(Records from a collection)
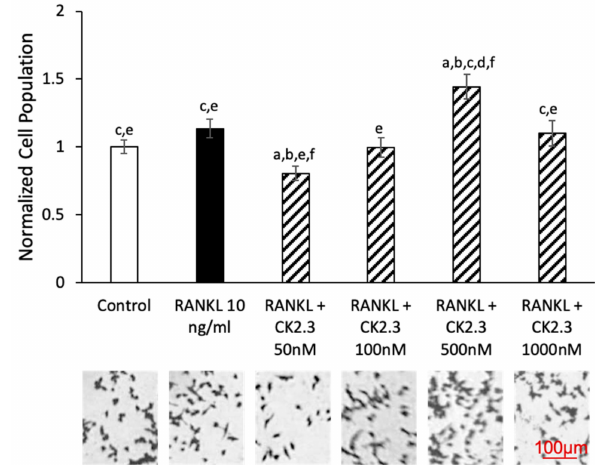
Figure 2. E ff ect of CK2.3 on RAW264.7 cell growth. RAW264.7 cells were stimulated with di ff erent concentrations of CK2.3 for 5 days. Cell growth was a ff ected by CK2.3 at 50 nM and 500 nM. However, it was not a ff ected at 100 nM and 1000 nM. a: denotes significant di ff erences from Control, b: denotes significant di ff erence from RANKL at 10 ng / mL, c: denotes significant di ff erence from RANKL + CK2.3 at 50 nM, d: denotes significant di ff erence from RANKL + CK2.3 at 100 nM, e: denotes significant di ff erence from RANKL + CK2.3 at 500 nM, and f: denotes significant di ff erence from RANKL + CK2.3 at 1000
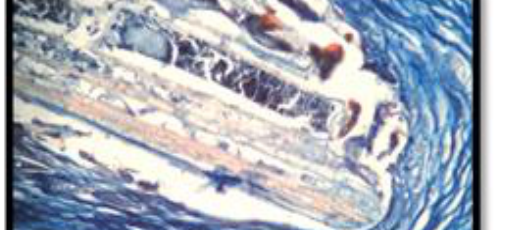
Figure,17: UBM-treatment group at 16th week post implantation, shows regular collagen fibers infiltrated with MNCs which attached to host muscular layer and incorporation of new collagen (H&E stain,200X)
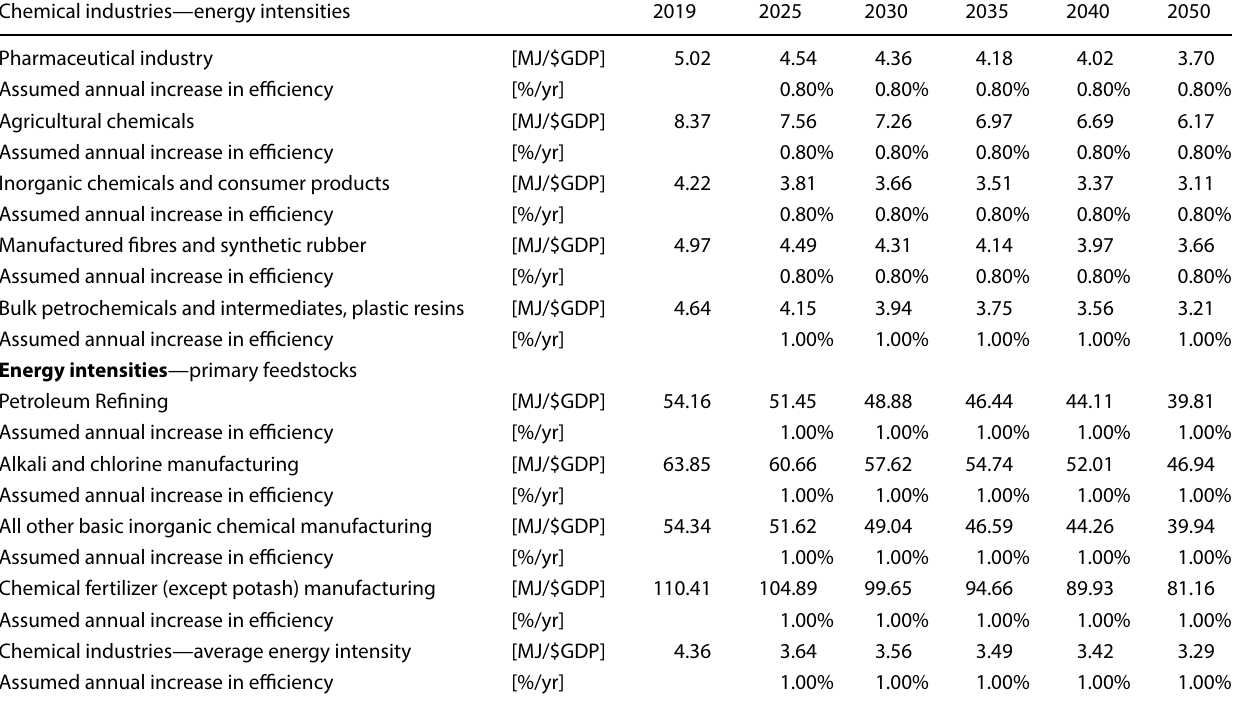
Table 3 Assumed energy intensities for sub-sectors of the chemical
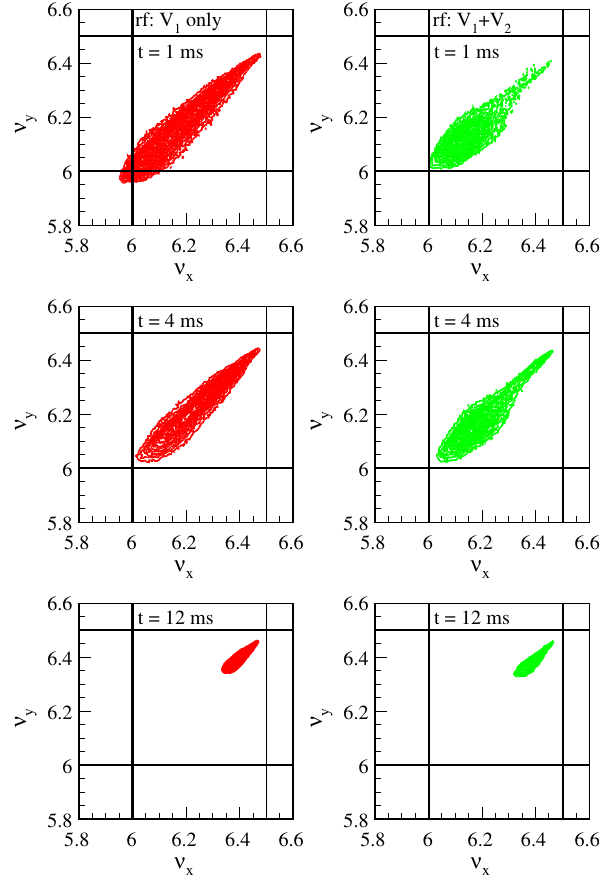
FIG. 8. Betatron tune footprints at the end of injection obtained in the simulation by using single (left) and dual (right) rf voltages for a beam power of 0.375 MW. The solid black lines are the integer and half integer resonances at ν x;y ¼ 6 and ν x;y ¼ 6 . 5 ,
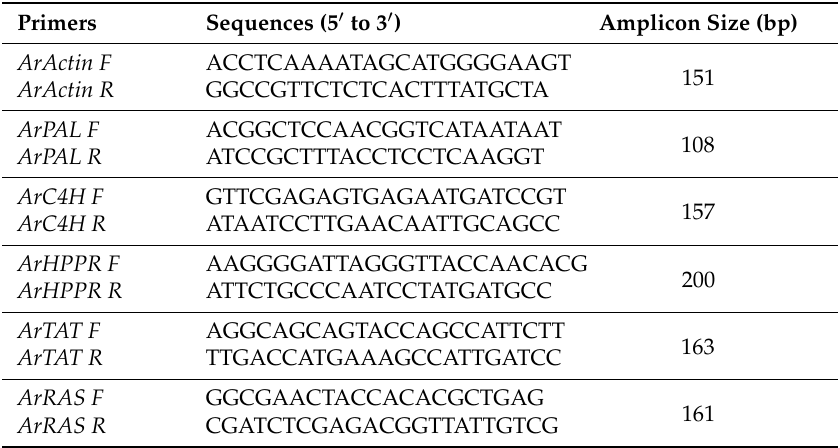
Table 1. Primers used to qRT-PCR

What the exercise asks -> Set down every entry above exactly as written, but skip the pictures.

Solution below ->
Figure 2. E ff ect of CK2.3 on RAW264.7 cell growth. RAW264.7 cells were stimulated with di ff erent concentrations of CK2.3 for 5 days. Cell growth was a ff ected by CK2.3 at 50 nM and 500 nM. However, it was not a ff ected at 100 nM and 1000 nM. a: denotes significant di ff erences from Control, b: denotes significant di ff erence from RANKL at 10 ng / mL, c: denotes significant di ff erence from RANKL + CK2.3 at 50 nM, d: denotes significant di ff erence from RANKL + CK2.3 at 100 nM, e: denotes significant di ff erence from RANKL + CK2.3 at 500 nM, and f: denotes significant di ff erence from RANKL + CK2.3 at 1000
Figure,17: UBM-treatment group at 16th week post implantation, shows regular collagen fibers infiltrated with MNCs which attached to host muscular layer and incorporation of new collagen (H&E stain,200X)
Table 3 Assumed energy intensities for sub-sectors of the chemical
FIG. 8. Betatron tune footprints at the end of injection obtained in the simulation by using single (left) and dual (right) rf voltages for a beam power of 0.375 MW. The solid black lines are the integer and half integer resonances at ν x;y ¼ 6 and ν x;y ¼ 6 . 5 ,
Table 1. Primers used to qRT-PCR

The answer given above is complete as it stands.